##### Exercise materials #####

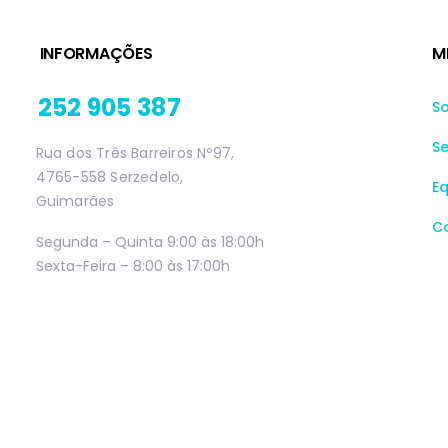
INFORMAÇÕES
M
252 905 387
S
Se
Rua dos Três Barreiros Nº97,
4765-558 Serzedelo,
E
Guimarães
C
Segunda – Quinta 9:00 às 18:00h
Sexta-Feira – 8:00 às 17:00h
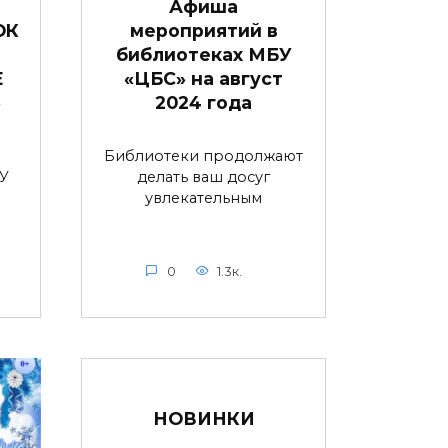
Афиша
ОК
мероприятий в
библиотеках МБУ
Е
«ЦБС» на август
»
2024 года
Библиотеки продолжают
У
делать ваш досуг
увлекательным
0
1.3к.
НОВИНКИ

#####

Reproduce the text of all the records with "Rua" replaced by "Avenida" and every other line unchanged. Omit the picture placeholders from the output.

INFORMAÇÕES
M
252 905 387
S
Se
Avenida dos Três Barreiros Nº97,
4765-558 Serzedelo,
E
Guimarães
C
Segunda – Quinta 9:00 às 18:00h
Sexta-Feira – 8:00 às 17:00h
Афиша
ОК
мероприятий в
библиотеках МБУ
Е
«ЦБС» на август
»
2024 года
Библиотеки продолжают
У
делать ваш досуг
увлекательным
0
1.3к.
НОВИНКИ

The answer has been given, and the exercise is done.